What is Cloudera Observability and how is it useful

Cloudera Observability is a Cloudera service that helps you interactively understand your environment, data services, workloads, clusters, and resources. Its wide range of metrics and health tests help you identify and troubleshoot existing and potential problems. This service also provides prescriptive guidance and recommendations that help you quickly address those problems and optimize solutions. When a workload completes, diagnostic information about the job or query and the cluster that processed them is collected by Telemetry Publisher, a role in the Cloudera Manager Management Service, and sent to Cloudera Observability.

Cloudera Observability enables you to interactively understand your environment, data services, workloads, clusters, and resources, and optimize your systems through:
  • A wide range of metrics and health tests that help you identify and troubleshoot both existing and potential issues.
  • Prescriptive guidance and recommendations that help you quickly address those problems and optimize solutions.
  • Performance baselines and historical analysis that help you identify and address performance problems.

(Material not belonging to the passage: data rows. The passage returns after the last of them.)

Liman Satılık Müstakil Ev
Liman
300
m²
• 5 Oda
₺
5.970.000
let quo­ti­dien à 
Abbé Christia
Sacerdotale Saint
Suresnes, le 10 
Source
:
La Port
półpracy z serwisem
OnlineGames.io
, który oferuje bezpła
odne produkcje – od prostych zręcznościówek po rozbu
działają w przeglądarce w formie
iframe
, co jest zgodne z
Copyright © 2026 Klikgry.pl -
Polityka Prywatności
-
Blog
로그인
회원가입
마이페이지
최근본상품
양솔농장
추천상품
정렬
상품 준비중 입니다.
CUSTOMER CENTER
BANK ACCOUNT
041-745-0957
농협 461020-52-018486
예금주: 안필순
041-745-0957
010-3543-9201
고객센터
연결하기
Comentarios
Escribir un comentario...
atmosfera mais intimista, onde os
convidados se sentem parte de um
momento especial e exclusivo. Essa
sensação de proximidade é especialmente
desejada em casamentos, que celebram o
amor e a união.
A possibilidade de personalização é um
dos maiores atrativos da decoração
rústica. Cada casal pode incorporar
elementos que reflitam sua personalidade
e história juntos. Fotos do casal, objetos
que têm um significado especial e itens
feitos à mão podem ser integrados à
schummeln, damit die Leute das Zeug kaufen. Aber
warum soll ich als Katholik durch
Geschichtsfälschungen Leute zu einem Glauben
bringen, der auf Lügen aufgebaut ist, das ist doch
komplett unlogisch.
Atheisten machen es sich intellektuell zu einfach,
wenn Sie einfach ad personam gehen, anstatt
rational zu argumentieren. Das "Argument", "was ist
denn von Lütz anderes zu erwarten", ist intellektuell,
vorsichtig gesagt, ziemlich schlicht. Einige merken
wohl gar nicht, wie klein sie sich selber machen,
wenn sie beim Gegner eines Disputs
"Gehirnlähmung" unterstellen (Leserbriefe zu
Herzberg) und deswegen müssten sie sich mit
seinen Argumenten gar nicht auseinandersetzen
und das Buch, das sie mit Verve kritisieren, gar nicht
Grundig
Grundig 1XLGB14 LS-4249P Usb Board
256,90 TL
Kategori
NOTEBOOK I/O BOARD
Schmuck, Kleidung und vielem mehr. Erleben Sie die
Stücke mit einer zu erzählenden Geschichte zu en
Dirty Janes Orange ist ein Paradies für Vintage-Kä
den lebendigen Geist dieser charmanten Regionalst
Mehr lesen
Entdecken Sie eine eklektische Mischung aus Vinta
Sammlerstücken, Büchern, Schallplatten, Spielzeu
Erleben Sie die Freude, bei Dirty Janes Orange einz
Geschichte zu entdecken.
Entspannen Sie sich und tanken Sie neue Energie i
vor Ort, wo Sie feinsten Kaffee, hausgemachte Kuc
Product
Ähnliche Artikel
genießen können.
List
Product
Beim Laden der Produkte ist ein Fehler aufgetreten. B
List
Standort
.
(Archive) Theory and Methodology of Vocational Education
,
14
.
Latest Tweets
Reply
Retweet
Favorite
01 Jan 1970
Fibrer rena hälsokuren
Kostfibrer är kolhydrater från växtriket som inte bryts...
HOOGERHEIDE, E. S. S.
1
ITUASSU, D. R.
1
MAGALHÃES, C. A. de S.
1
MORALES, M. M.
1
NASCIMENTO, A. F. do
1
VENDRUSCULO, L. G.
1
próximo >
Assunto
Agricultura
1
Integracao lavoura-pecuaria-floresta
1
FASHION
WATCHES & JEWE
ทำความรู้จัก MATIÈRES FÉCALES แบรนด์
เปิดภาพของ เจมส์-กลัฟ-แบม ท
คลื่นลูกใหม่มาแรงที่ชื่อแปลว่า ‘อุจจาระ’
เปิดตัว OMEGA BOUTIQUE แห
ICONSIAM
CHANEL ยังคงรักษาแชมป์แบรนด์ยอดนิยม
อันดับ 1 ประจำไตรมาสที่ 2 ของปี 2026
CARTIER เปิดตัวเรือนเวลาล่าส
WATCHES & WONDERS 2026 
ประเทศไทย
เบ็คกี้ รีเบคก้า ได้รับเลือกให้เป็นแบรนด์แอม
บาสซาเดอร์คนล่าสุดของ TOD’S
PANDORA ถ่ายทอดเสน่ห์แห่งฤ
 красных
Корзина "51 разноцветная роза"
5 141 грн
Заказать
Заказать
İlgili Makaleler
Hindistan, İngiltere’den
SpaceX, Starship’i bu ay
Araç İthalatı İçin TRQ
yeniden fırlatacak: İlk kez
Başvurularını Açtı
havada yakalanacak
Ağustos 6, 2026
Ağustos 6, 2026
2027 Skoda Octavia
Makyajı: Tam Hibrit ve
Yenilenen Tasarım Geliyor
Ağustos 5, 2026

In addition, Cloudera Observability also enables you to:
  • Visually display your workload cluster’s current and historical costs that help you plan and forecast budgets, future workload environments, and justify current user groups and resources.
  • Trigger actions in real-time across jobs and queries that help you take steps to alleviate potential problems.
  • Enable the daily delivery of your cluster statistics to your email address that help you to track, compare, and monitor without having to log in to the cluster.
  • Break down your workload metrics into more meaningful views for your business requirements that help you analyze specific workload criteria. For example, you can analyze how queries that access a particular database or that use a specific resource pool are performing against your SLAs. Or you can examine how all the queries are performing on your cluster that are sent by a specific user.